Le foncier industriel est également au cœur de l'élaboration du projet de loi Industrie Verte, puisqu'il constitue l'un des 5 chantiers identifiés (chantier n°2 : "Ouvrir des usines, réhabiliter les friches et mettre à disposition des terrains") aux côtés de la fiscalité, de la commande publique, du financement et de la formation.
Parmi les pistes explorées, l'on peut citer la réhabilitation des friches industrielles. Bien que leur recensement soit difficile, faute de définition juridique, le ministère de la Transition écologique estime à 2 400 le nombre de friches industrielles. D'autres acteurs avancent des chiffres bien plus élevés : 4 000 à 10 000 sites pourraient être concernés, pour une surface totale comprise entre 90 000 et 150 000 hectares. Un réservoir de foncier non négligeable.
L'on peut également citer la démarche des sites industriels clés en main, lancée en 2020 pour identifier des lieux propices à l'installation de nouvelles activités industriels, dans des délais fiables et maîtrisés.

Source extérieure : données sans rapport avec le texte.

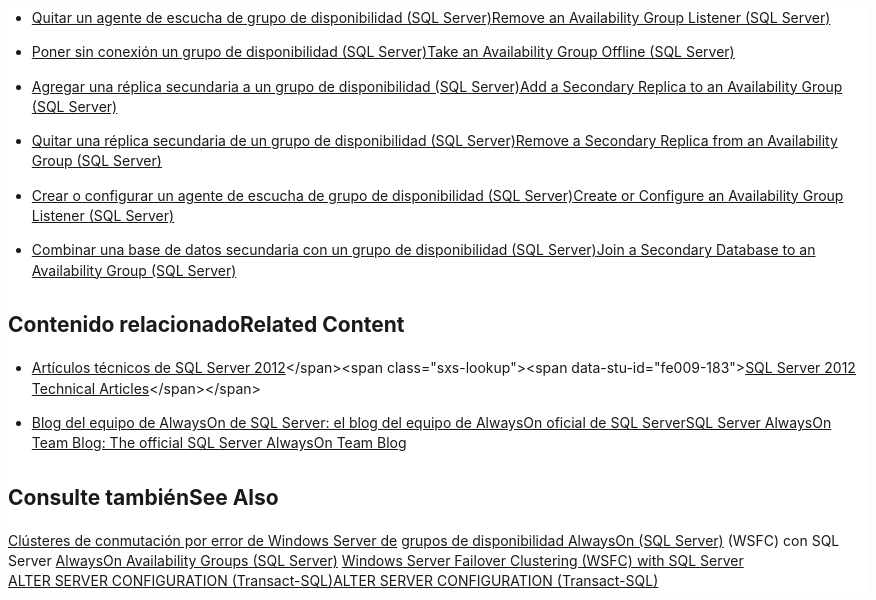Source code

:-   [<span data-ttu-id="fe009-176">Quitar un agente de escucha de grupo de disponibilidad &#40;SQL Server&#41;</span><span class="sxs-lookup"><span data-stu-id="fe009-176">Remove an Availability Group Listener &#40;SQL Server&#41;</span></span>](remove-an-availability-group-listener-sql-server.md)  
  
-   [<span data-ttu-id="fe009-177">Poner sin conexión un grupo de disponibilidad &#40;SQL Server&#41;</span><span class="sxs-lookup"><span data-stu-id="fe009-177">Take an Availability Group Offline &#40;SQL Server&#41;</span></span>](../../take-an-availability-group-offline-sql-server.md)  
  
-   [<span data-ttu-id="fe009-178">Agregar una réplica secundaria a un grupo de disponibilidad &#40;SQL Server&#41;</span><span class="sxs-lookup"><span data-stu-id="fe009-178">Add a Secondary Replica to an Availability Group &#40;SQL Server&#41;</span></span>](add-a-secondary-replica-to-an-availability-group-sql-server.md)  
  
-   [<span data-ttu-id="fe009-179">Quitar una réplica secundaria de un grupo de disponibilidad &#40;SQL Server&#41;</span><span class="sxs-lookup"><span data-stu-id="fe009-179">Remove a Secondary Replica from an Availability Group &#40;SQL Server&#41;</span></span>](remove-a-secondary-replica-from-an-availability-group-sql-server.md)  
  
-   [<span data-ttu-id="fe009-180">Crear o configurar un agente de escucha de grupo de disponibilidad &#40;SQL Server&#41;</span><span class="sxs-lookup"><span data-stu-id="fe009-180">Create or Configure an Availability Group Listener &#40;SQL Server&#41;</span></span>](create-or-configure-an-availability-group-listener-sql-server.md)  
  
-   [<span data-ttu-id="fe009-181">Combinar una base de datos secundaria con un grupo de disponibilidad &#40;SQL Server&#41;</span><span class="sxs-lookup"><span data-stu-id="fe009-181">Join a Secondary Database to an Availability Group &#40;SQL Server&#41;</span></span>](join-a-secondary-database-to-an-availability-group-sql-server.md)  
  
 
  
##  <a name="related-content"></a><a name="RelatedContent"></a> <span data-ttu-id="fe009-182">Contenido relacionado</span><span class="sxs-lookup"><span data-stu-id="fe009-182">Related Content</span></span>  
  
-   <span data-ttu-id="fe009-183">[Artículos técnicos de SQL Server 2012](https://msdn.microsoft.com/library/bb418445\(SQL.10\).aspx)</span><span class="sxs-lookup"><span data-stu-id="fe009-183">[SQL Server 2012 Technical Articles](https://msdn.microsoft.com/library/bb418445\(SQL.10\).aspx)</span></span>  
  
-   [<span data-ttu-id="fe009-184">Blog del equipo de AlwaysOn de SQL Server: el blog del equipo de AlwaysOn oficial de SQL Server</span><span class="sxs-lookup"><span data-stu-id="fe009-184">SQL Server AlwaysOn Team Blog: The official SQL Server AlwaysOn Team Blog</span></span>](https://blogs.msdn.com/b/sqlalwayson/)  
  
  
  
## <a name="see-also"></a><span data-ttu-id="fe009-185">Consulte también</span><span class="sxs-lookup"><span data-stu-id="fe009-185">See Also</span></span>  
 <span data-ttu-id="fe009-186">[Clústeres de conmutación por error de Windows Server de](../../../sql-server/failover-clusters/windows/windows-server-failover-clustering-wsfc-with-sql-server.md) [grupos de disponibilidad AlwaysOn (SQL Server)](always-on-availability-groups-sql-server.md) &#40;WSFC&#41; con SQL Server </span><span class="sxs-lookup"><span data-stu-id="fe009-186">[AlwaysOn Availability Groups (SQL Server)](always-on-availability-groups-sql-server.md) [Windows Server Failover Clustering &#40;WSFC&#41; with SQL Server](../../../sql-server/failover-clusters/windows/windows-server-failover-clustering-wsfc-with-sql-server.md) </span></span>  
 [<span data-ttu-id="fe009-187">ALTER SERVER CONFIGURATION &#40;Transact-SQL&#41;</span><span class="sxs-lookup"><span data-stu-id="fe009-187">ALTER SERVER CONFIGURATION &#40;Transact-SQL&#41;</span></span>](/sql/t-sql/statements/alter-server-configuration-transact-sql)  
  
  
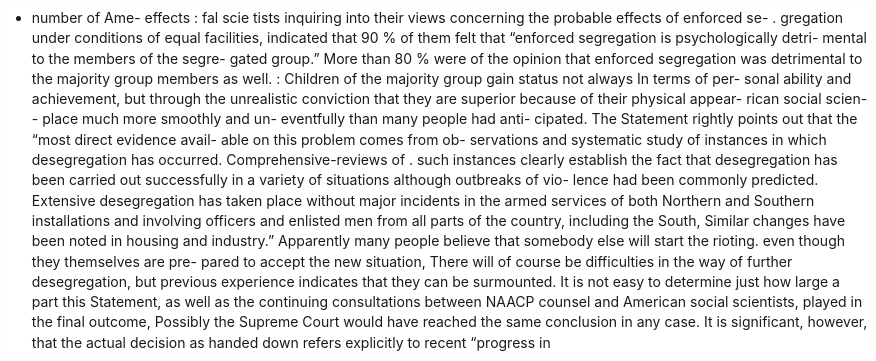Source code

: * number of Ame- 
effects : fal scie 
tists inquiring 
into their views 
concerning the 
probable effects 
of enforced se- 
. gregation under 
conditions of equal facilities, indicated 
that 90 % of them felt that “enforced 
segregation is psychologically detri- 
mental to the members of the segre- 
gated group.” More than 80 % were of 
the opinion that enforced segregation 
was detrimental to the majority group 
members as well. : 
Children of the majority group gain 
status not always In terms of per- 
sonal ability and achievement, but 
through the unrealistic conviction that 
they are superior 
because of their 
physical appear- 
rican social scien- - 
place much more smoothly and un- 
eventfully than many people had anti- 
cipated. 
The Statement rightly points out 
that the “most direct evidence avail- 
able on this problem comes from ob- 
servations and systematic study of 
instances in which desegregation has 
occurred. Comprehensive-reviews of 
. such instances clearly establish the 
fact that desegregation has been 
carried out successfully in a variety of 
situations although outbreaks of vio- 
lence had been commonly predicted. 
Extensive desegregation has taken 
place without major incidents in the 
armed services of both Northern and 
Southern installations and involving 
officers and enlisted men from all parts 
of the country, including the South, 
Similar changes have been noted in 
housing and industry.” 
Apparently many people believe that 
somebody else will start the rioting. 
even though they themselves are pre- 
pared to accept the new situation, 
There will of course be difficulties in 
the way of further desegregation, but 
previous experience indicates that they 
can be surmounted. 
It is not easy to determine just how 
large a part this Statement, as well as 
the continuing consultations between 
NAACP counsel and American social 
scientists, played in the final outcome, 
Possibly the Supreme Court would have 
reached the same conclusion in any 
case. It is significant, however, that 
the actual decision as handed down 
refers explicitly to recent “progress in 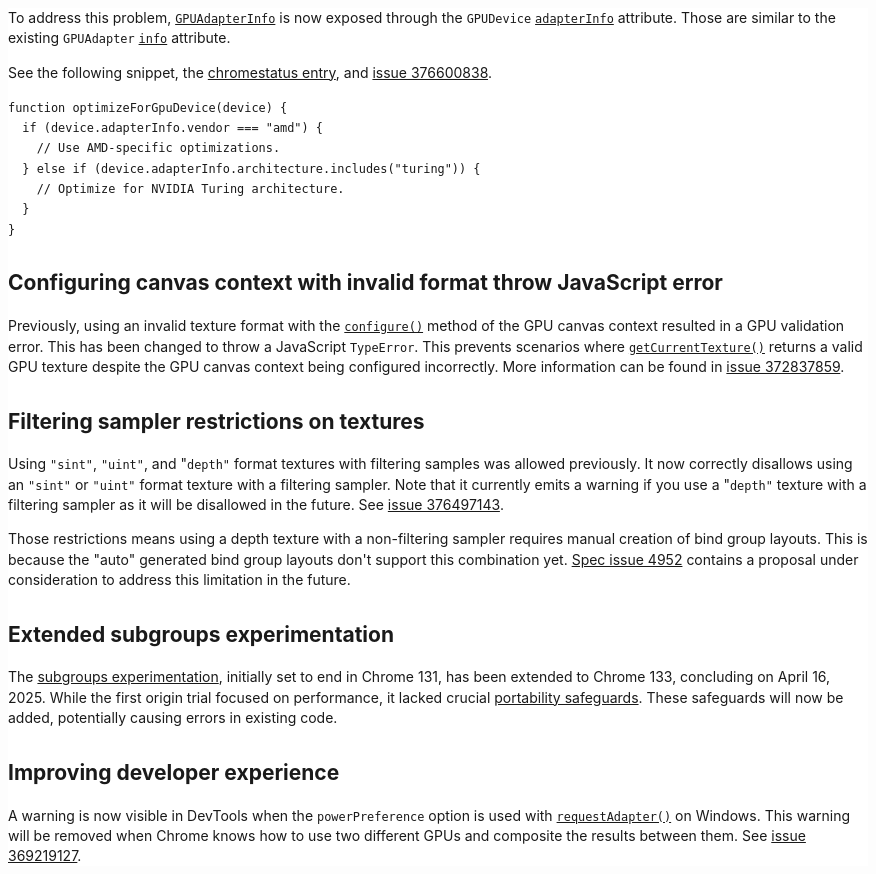 To address this problem, [`GPUAdapterInfo`](https://developer.mozilla.org/docs/Web/API/GPUAdapterInfo) is now exposed through the `GPUDevice` [`adapterInfo`](https://gpuweb.github.io/gpuweb/#dom-gpudevice-adapterinfo) attribute. Those are similar to the existing `GPUAdapter` [`info`](https://developer.mozilla.org/docs/Web/API/GPUAdapter/info) attribute.

See the following snippet, the [chromestatus entry](https://chromestatus.com/feature/6221851301511168), and [issue 376600838](https://issues.chromium.org/issues/376600838).
    
    
    function optimizeForGpuDevice(device) {
      if (device.adapterInfo.vendor === "amd") {
        // Use AMD-specific optimizations.
      } else if (device.adapterInfo.architecture.includes("turing")) {
        // Optimize for NVIDIA Turing architecture.
      }
    }
    

## Configuring canvas context with invalid format throw JavaScript error

Previously, using an invalid texture format with the [`configure()`](https://developer.mozilla.org/docs/Web/API/GPUCanvasContext/configure) method of the GPU canvas context resulted in a GPU validation error. This has been changed to throw a JavaScript `TypeError`. This prevents scenarios where [`getCurrentTexture()`](https://developer.mozilla.org/docs/Web/API/GPUCanvasContext/getCurrentTexture) returns a valid GPU texture despite the GPU canvas context being configured incorrectly. More information can be found in [issue 372837859](https://issues.chromium.org/issues/372837859).

## Filtering sampler restrictions on textures

Using `"sint"`, `"uint"`, and "`depth"` format textures with filtering samples was allowed previously. It now correctly disallows using an `"sint"` or `"uint"` format texture with a filtering sampler. Note that it currently emits a warning if you use a "`depth"` texture with a filtering sampler as it will be disallowed in the future. See [issue 376497143](https://issues.chromium.org/issues/376497143).

Those restrictions means using a depth texture with a non-filtering sampler requires manual creation of bind group layouts. This is because the "auto" generated bind group layouts don't support this combination yet. [Spec issue 4952](https://github.com/gpuweb/gpuweb/issues/4952) contains a proposal under consideration to address this limitation in the future.

## Extended subgroups experimentation

The [subgroups experimentation](/blog/new-in-webgpu-128#experimenting_with_subgroups), initially set to end in Chrome 131, has been extended to Chrome 133, concluding on April 16, 2025. While the first origin trial focused on performance, it lacked crucial [portability safeguards](https://github.com/gpuweb/gpuweb/pull/4963). These safeguards will now be added, potentially causing errors in existing code.

## Improving developer experience

A warning is now visible in DevTools when the `powerPreference` option is used with [`requestAdapter()`](https://developer.mozilla.org/docs/Web/API/GPU/requestAdapter) on Windows. This warning will be removed when Chrome knows how to use two different GPUs and composite the results between them. See [issue 369219127](https://issues.chromium.org/issues/369219127).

Rappelons enfin que la loi Climat et Résilience oblige les EPCI à recenser leur foncier économique pour la fin de l'été. Afin de les accompagner dans cette tâche, la Banque des territoires et le CEREMA ont été mandatés pour créer et concevoir un portail national sur le foncier économique. Baptisé @zaé, ce portail est ouvert depuis le 17 avril 2023.